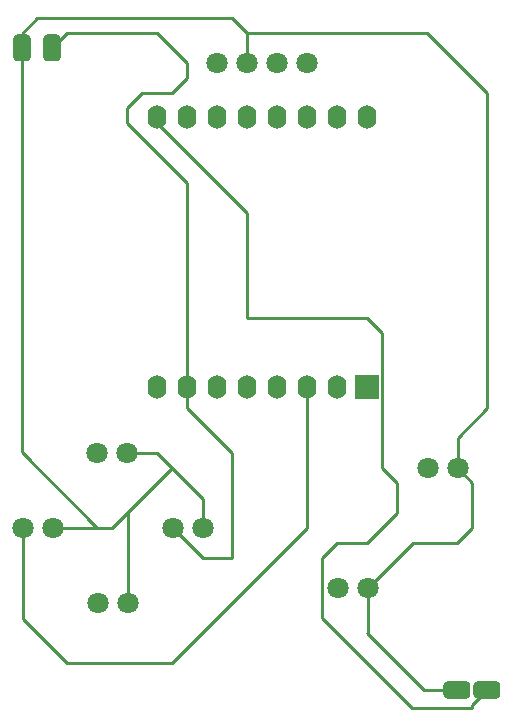
<source format=gbr>
%TF.GenerationSoftware,KiCad,Pcbnew,7.0.9+dfsg-1*%
%TF.CreationDate,2023-12-14T21:32:30+07:00*%
%TF.ProjectId,wifi,77696669-2e6b-4696-9361-645f70636258,rev?*%
%TF.SameCoordinates,Original*%
%TF.FileFunction,Copper,L2,Bot*%
%TF.FilePolarity,Positive*%
%FSLAX46Y46*%
G04 Gerber Fmt 4.6, Leading zero omitted, Abs format (unit mm)*
G04 Created by KiCad (PCBNEW 7.0.9+dfsg-1) date 2023-12-14 21:32:30*
%MOMM*%
%LPD*%
G01*
G04 APERTURE LIST*
G04 Aperture macros list*
%AMRoundRect*
0 Rectangle with rounded corners*
0 $1 Rounding radius*
0 $2 $3 $4 $5 $6 $7 $8 $9 X,Y pos of 4 corners*
0 Add a 4 corners polygon primitive as box body*
4,1,4,$2,$3,$4,$5,$6,$7,$8,$9,$2,$3,0*
0 Add four circle primitives for the rounded corners*
1,1,$1+$1,$2,$3*
1,1,$1+$1,$4,$5*
1,1,$1+$1,$6,$7*
1,1,$1+$1,$8,$9*
0 Add four rect primitives between the rounded corners*
20,1,$1+$1,$2,$3,$4,$5,0*
20,1,$1+$1,$4,$5,$6,$7,0*
20,1,$1+$1,$6,$7,$8,$9,0*
20,1,$1+$1,$8,$9,$2,$3,0*%
G04 Aperture macros list end*
%TA.AperFunction,ComponentPad*%
%ADD10C,1.800000*%
%TD*%
%TA.AperFunction,ComponentPad*%
%ADD11R,2.000000X2.000000*%
%TD*%
%TA.AperFunction,ComponentPad*%
%ADD12O,1.600000X2.000000*%
%TD*%
%TA.AperFunction,SMDPad,CuDef*%
%ADD13RoundRect,0.381000X0.762000X0.381000X-0.762000X0.381000X-0.762000X-0.381000X0.762000X-0.381000X0*%
%TD*%
%TA.AperFunction,SMDPad,CuDef*%
%ADD14RoundRect,0.381000X0.381000X-0.762000X0.381000X0.762000X-0.381000X0.762000X-0.381000X-0.762000X0*%
%TD*%
%TA.AperFunction,Conductor*%
%ADD15C,0.250000*%
%TD*%
G04 APERTURE END LIST*
D10*
%TO.P,UP,1*%
%TO.N,N/C*%
X143510000Y-114300000D03*
%TO.P,UP,2*%
X146050000Y-114300000D03*
%TD*%
%TO.P,LEFT,1*%
%TO.N,N/C*%
X137190000Y-120650000D03*
%TO.P,LEFT,2*%
X139730000Y-120650000D03*
%TD*%
%TO.P,DOWN,1*%
%TO.N,N/C*%
X143540000Y-127000000D03*
%TO.P,DOWN,2*%
X146080000Y-127000000D03*
%TD*%
%TO.P,RIGHT,1*%
%TO.N,N/C*%
X149890000Y-120650000D03*
%TO.P,RIGHT,2*%
X152430000Y-120650000D03*
%TD*%
%TO.P,A,1*%
%TO.N,N/C*%
X171480000Y-115570000D03*
%TO.P,A,2*%
X174020000Y-115570000D03*
%TD*%
%TO.P,B,1*%
%TO.N,N/C*%
X163860000Y-125730000D03*
%TO.P,B,2*%
X166400000Y-125730000D03*
%TD*%
%TO.P,Display,1*%
%TO.N,N/C*%
X153670000Y-81280000D03*
%TO.P,Display,2*%
X156210000Y-81280000D03*
%TO.P,Display,3*%
X158750000Y-81280000D03*
%TO.P,Display,4*%
X161290000Y-81280000D03*
%TD*%
D11*
%TO.P,REF\u002A\u002A,1*%
%TO.N,N/C*%
X166370000Y-108735000D03*
D12*
%TO.P,REF\u002A\u002A,2*%
X163830000Y-108735000D03*
%TO.P,REF\u002A\u002A,3*%
X161290000Y-108735000D03*
%TO.P,REF\u002A\u002A,4*%
X158750000Y-108735000D03*
%TO.P,REF\u002A\u002A,5*%
X156210000Y-108735000D03*
%TO.P,REF\u002A\u002A,6*%
X153670000Y-108735000D03*
%TO.P,REF\u002A\u002A,7*%
X151130000Y-108735000D03*
%TO.P,REF\u002A\u002A,8*%
X148590000Y-108735000D03*
%TO.P,REF\u002A\u002A,9*%
X148590000Y-85875000D03*
%TO.P,REF\u002A\u002A,10*%
X151130000Y-85875000D03*
%TO.P,REF\u002A\u002A,11*%
X153670000Y-85875000D03*
%TO.P,REF\u002A\u002A,12*%
X156210000Y-85875000D03*
%TO.P,REF\u002A\u002A,13*%
X158750000Y-85875000D03*
%TO.P,REF\u002A\u002A,14*%
X161290000Y-85875000D03*
%TO.P,REF\u002A\u002A,15*%
X163830000Y-85875000D03*
%TO.P,REF\u002A\u002A,16*%
X166370000Y-85875000D03*
%TD*%
D13*
%TO.P,5V IN,1*%
%TO.N,N/C*%
X176500000Y-134350000D03*
%TO.P,5V IN,2*%
X173960000Y-134350000D03*
%TD*%
D14*
%TO.P,S1,1*%
%TO.N,N/C*%
X139640000Y-80010000D03*
%TO.P,S1,2*%
X137100000Y-80010000D03*
%TD*%
D15*
%TO.N,*%
X162560000Y-128270000D02*
X170180000Y-135890000D01*
X154940000Y-123190000D02*
X152430000Y-123190000D01*
X170210000Y-121920000D02*
X173990000Y-121920000D01*
X171450000Y-78740000D02*
X156210000Y-78740000D01*
X146050000Y-114300000D02*
X148590000Y-114300000D01*
X156210000Y-78740000D02*
X156210000Y-81280000D01*
X149860000Y-83820000D02*
X147320000Y-83820000D01*
X149860000Y-115570000D02*
X146050000Y-119380000D01*
X143510000Y-120650000D02*
X137100000Y-114240000D01*
X162560000Y-128270000D02*
X162560000Y-123190000D01*
X147320000Y-83820000D02*
X146050000Y-85090000D01*
X139640000Y-80010000D02*
X140910000Y-78740000D01*
X176530000Y-83820000D02*
X171450000Y-78740000D01*
X146050000Y-119380000D02*
X146080000Y-119410000D01*
X175260000Y-116810000D02*
X174020000Y-115570000D01*
X152430000Y-118140000D02*
X152430000Y-120650000D01*
X149860000Y-132080000D02*
X161290000Y-120650000D01*
X137100000Y-114240000D02*
X137100000Y-80010000D01*
X137100000Y-80010000D02*
X137100000Y-78800000D01*
X171180000Y-134350000D02*
X166370000Y-129540000D01*
X156210000Y-102870000D02*
X156210000Y-93980000D01*
X151130000Y-91440000D02*
X151130000Y-108735000D01*
X140970000Y-132080000D02*
X149860000Y-132080000D01*
X168910000Y-119380000D02*
X168910000Y-116840000D01*
X152430000Y-123190000D02*
X149890000Y-120650000D01*
X137100000Y-78800000D02*
X138430000Y-77470000D01*
X175260000Y-120650000D02*
X175260000Y-116810000D01*
X151130000Y-82550000D02*
X149860000Y-83820000D01*
X175260000Y-135890000D02*
X170180000Y-135890000D01*
X151130000Y-81280000D02*
X151130000Y-82550000D01*
X154940000Y-114300000D02*
X154940000Y-123190000D01*
X173990000Y-121920000D02*
X175260000Y-120650000D01*
X173960000Y-134350000D02*
X171180000Y-134350000D01*
X166370000Y-102870000D02*
X156210000Y-102870000D01*
X146080000Y-119410000D02*
X146080000Y-127000000D01*
X174020000Y-113000000D02*
X176530000Y-110490000D01*
X167640000Y-115570000D02*
X167640000Y-104140000D01*
X146050000Y-119380000D02*
X144780000Y-120650000D01*
X144780000Y-120650000D02*
X143510000Y-120650000D01*
X148590000Y-114300000D02*
X149860000Y-115570000D01*
X161290000Y-120650000D02*
X161290000Y-108735000D01*
X154940000Y-77470000D02*
X156210000Y-78740000D01*
X146050000Y-85090000D02*
X146050000Y-86360000D01*
X176530000Y-110490000D02*
X176530000Y-83820000D01*
X149860000Y-115570000D02*
X152430000Y-118140000D01*
X151130000Y-110490000D02*
X154940000Y-114300000D01*
X167640000Y-104140000D02*
X166370000Y-102870000D01*
X166370000Y-121920000D02*
X168910000Y-119380000D01*
X176500000Y-134350000D02*
X175260000Y-135590000D01*
X148590000Y-78740000D02*
X151130000Y-81280000D01*
X163830000Y-121920000D02*
X166370000Y-121920000D01*
X156210000Y-93980000D02*
X148590000Y-86360000D01*
X166400000Y-129510000D02*
X166400000Y-125730000D01*
X175260000Y-135590000D02*
X175260000Y-135890000D01*
X151130000Y-108735000D02*
X151130000Y-110490000D01*
X168910000Y-116840000D02*
X167640000Y-115570000D01*
X137190000Y-120650000D02*
X137190000Y-128300000D01*
X138430000Y-77470000D02*
X154940000Y-77470000D01*
X166370000Y-129540000D02*
X166400000Y-129510000D01*
X174020000Y-115570000D02*
X174020000Y-113000000D01*
X140910000Y-78740000D02*
X148590000Y-78740000D01*
X146050000Y-86360000D02*
X151130000Y-91440000D01*
X137190000Y-128300000D02*
X140970000Y-132080000D01*
X143510000Y-120650000D02*
X139730000Y-120650000D01*
X148590000Y-86360000D02*
X148590000Y-85875000D01*
X162560000Y-123190000D02*
X163830000Y-121920000D01*
X166400000Y-125730000D02*
X170210000Y-121920000D01*
%TD*%
M02*

</source>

....

• [ASSIGNED TASK]: Whenever the string "macros" turns up in a line of the data, copy that line.

• [OUTPUT OF THE EXERCISE]:
G04 Aperture macros list*
G04 Aperture macros list end*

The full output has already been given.